With the modern workplace placing an ever-greater emphasis on teamwork and communication skills, there has been a corresponding pressure on centres to move away from traditional but simple activities such as canoeing, abseiling and orienteering, and toward compound problem solving activities.

One of the organisations at the forefront of responding to this change has been The Adventure Centre, established five years ago as the first of its kind running in conjunction with an independent school, Kelly College, in Devon.

The challenge, says its founder Jack Russell, has been to break free from old expectations. "We realised that we had the perfect site; we were right on the edge of Dartmoor, and we had a white-water river nearby, and a quarry behind us, with a couple of acres of crystal-clear water and an 80ft cliff. But after the tragedy at Lyme Bay [where schoolchildren died while on an adventure course], there was obviously going to be a new direction for professional centres.

"We decided to get some of the most qualified people in; not 19-year- old just-qualified instructors, but people who had been to the Antarctic, who had degrees in psychology, who had more experience and were older. The outdoors things, in some ways, are very much secondary."

The centre's management has piloted a creative business simulation exercise which involves the brains - and not just the bodies - of company employees who are sent as participants. Each team is allotted a sum of money to buy in the skills of centre staff, including instructors, safety advisors and technical experts.

"Rather than giving an off-the-peg programme, we say 'Here's a menu of 50 activities or tasks, with each one designed to promote certain individual characteristics.'

"If you are constantly doing the same courses, you'll get stale and boring. With us, there's an element of fun, but also a challenge. If you sit people down and do a paper exercise, it's not real. But when you're up a 100ft abseil, the perceived danger is high, although the actual danger is low. People start to become a lot more honest with each other, but it has to be done in such a way that they don't feel threatened. We give them ownership,"says Mr Russell.

This is carried through to activity courses for children and teenagers. "We give them parameters, but it's exactly the same. They determine what time they are going to turn up, and what they are going to do."

The centre's services have been used by all types of organisation including a top headhunting firm which found its problems solved by allowing employees to spend hours in a remote Dartmoor farmhouse talking out disagreements.

"They had no access to faxes, mobile phones or the internet," recalls Mr Russell. "The biggest problem they had was not being open and honest, so we just created that relaxed environment."

One activity involves participants going into town with a Polaroid camera, given the task of snapping shots in a set of highly unlikely places.

"A lot of companies are realising that to sit in a classroom and listen to a management consultant tell you about theory is one thing, but to have fun is another. Some are going the other way, saying 'Let's have corporate quad-biking, or paintballing.' But we meet the middle ground; applying the pragmatic side to the theoretical."
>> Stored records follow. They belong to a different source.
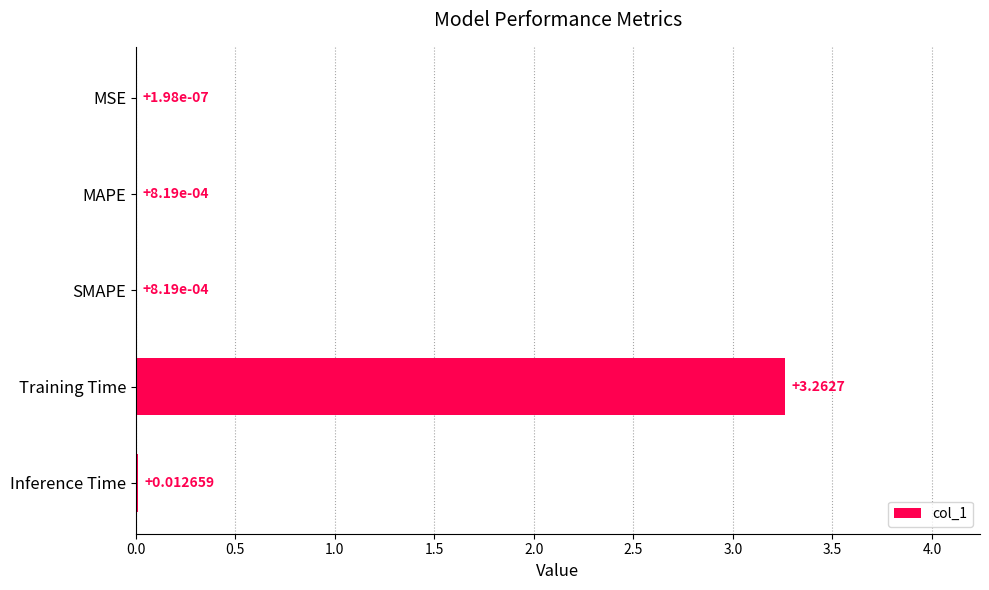

At which label is the value closest to 1?

Inference Time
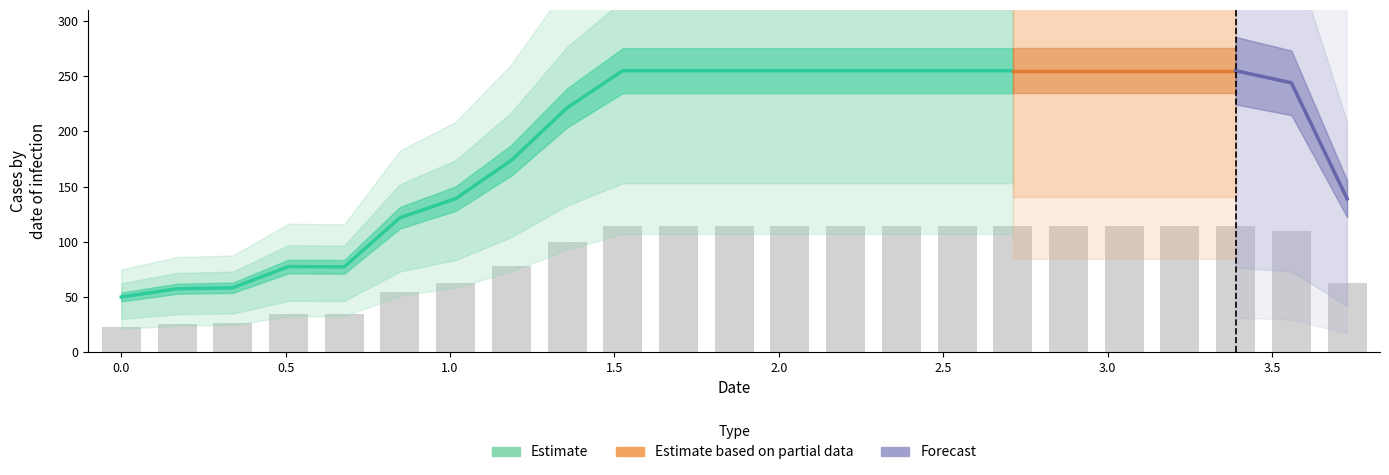

The Estimate series shows 173.8 at 7. True or false?

True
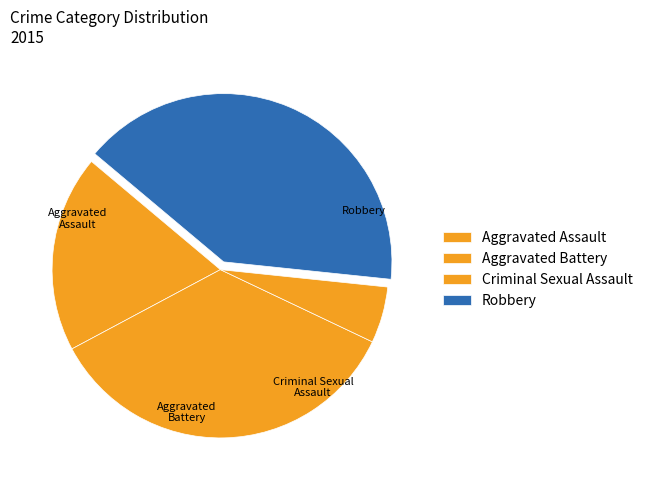

Do Robbery and Aggravated Battery together represent more than half of the pie?

Yes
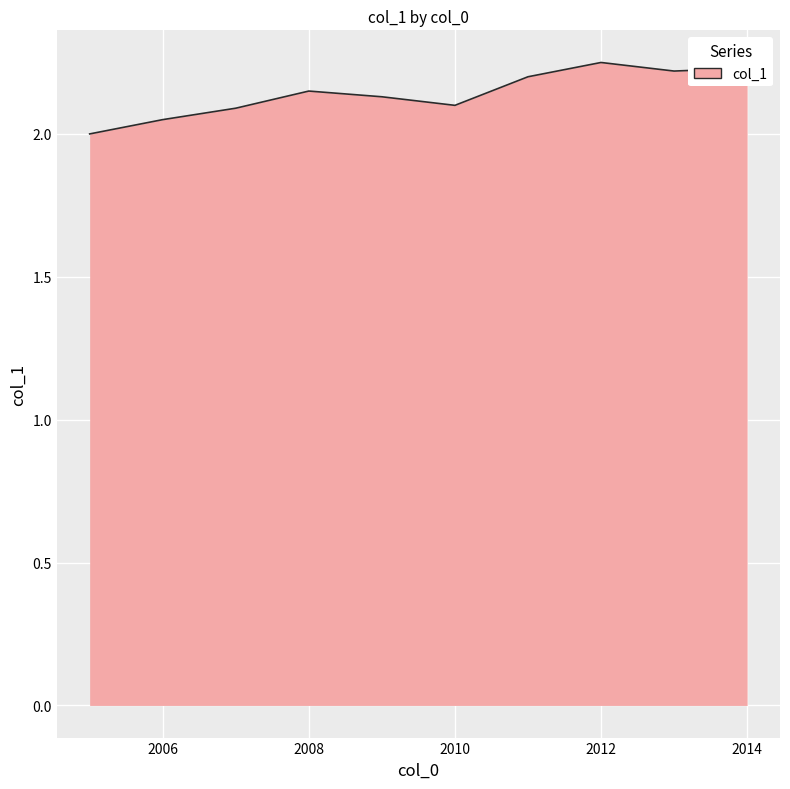

How many lines are shown in the chart?

1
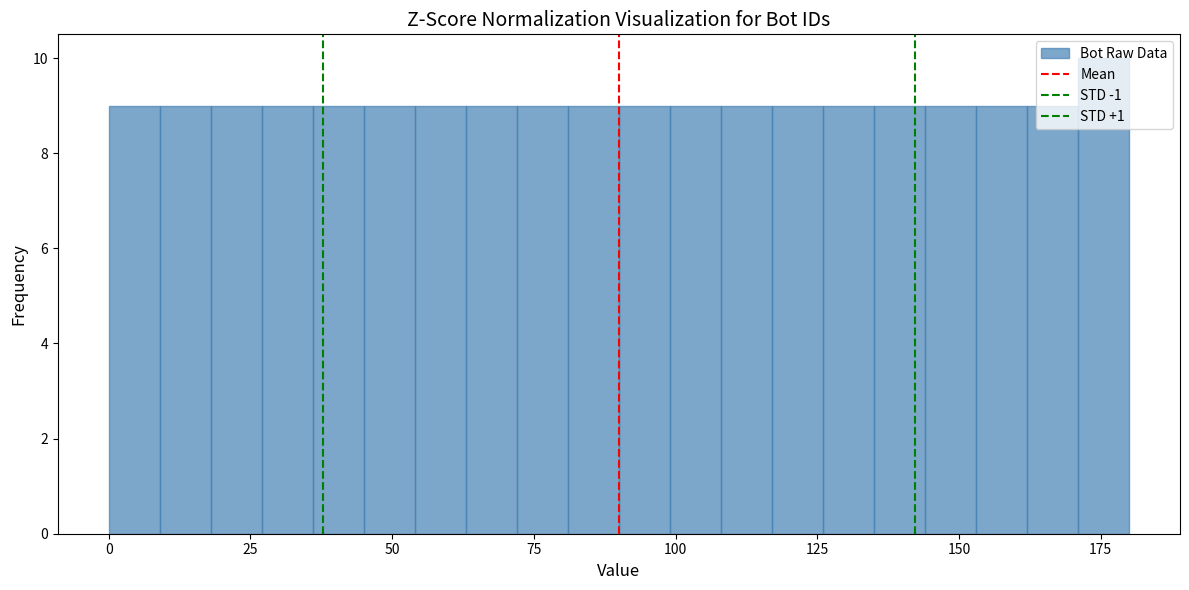

Around what value on the x-axis is the tallest bar? Give the approximate position of its centre, as read against the axis.

175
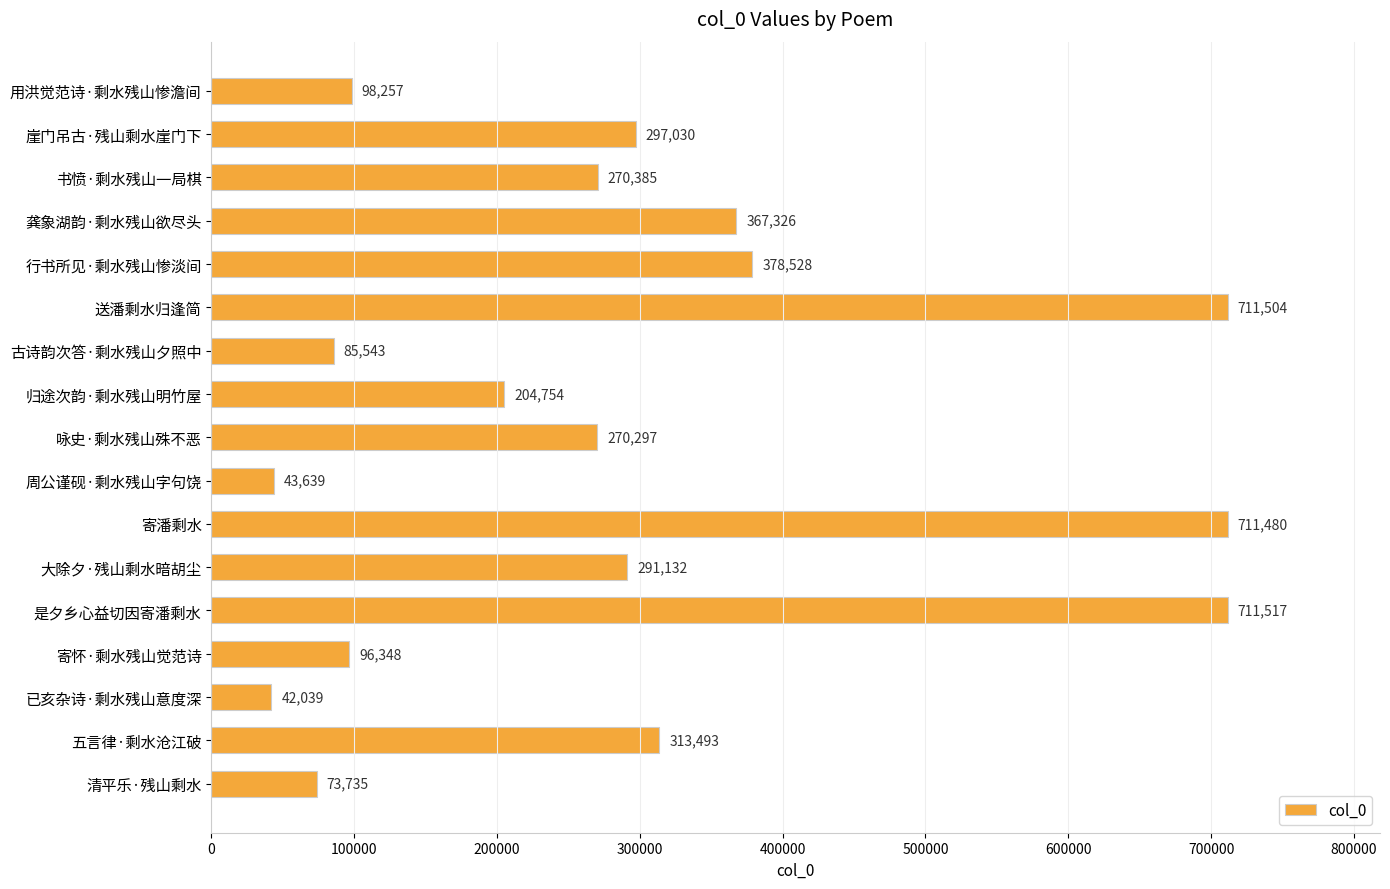

What value does the data have at 书愤·剩水残山一局棋?

270385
The centre has been so successful that it is now establishing its own management centre. But it is the outdoor experience, Mr Russell admits, which is often the most powerful, changing the lives - and not just the working habits - of participants. One woman, who learnt to conquer her fear of water during a week at the centre, wrote to say she had used that new found confidence to cope with a family tragedy.

"Many people are negative, and that can be contagious within a group of people," says Mr Russell. "We often get people here saying it's been the best week of their lives, but we have to be careful, because their expectations then are so high. We believe we can improve them by giving them confidence; a nugget of gold in their back pockets that can make them feel like a million dollars."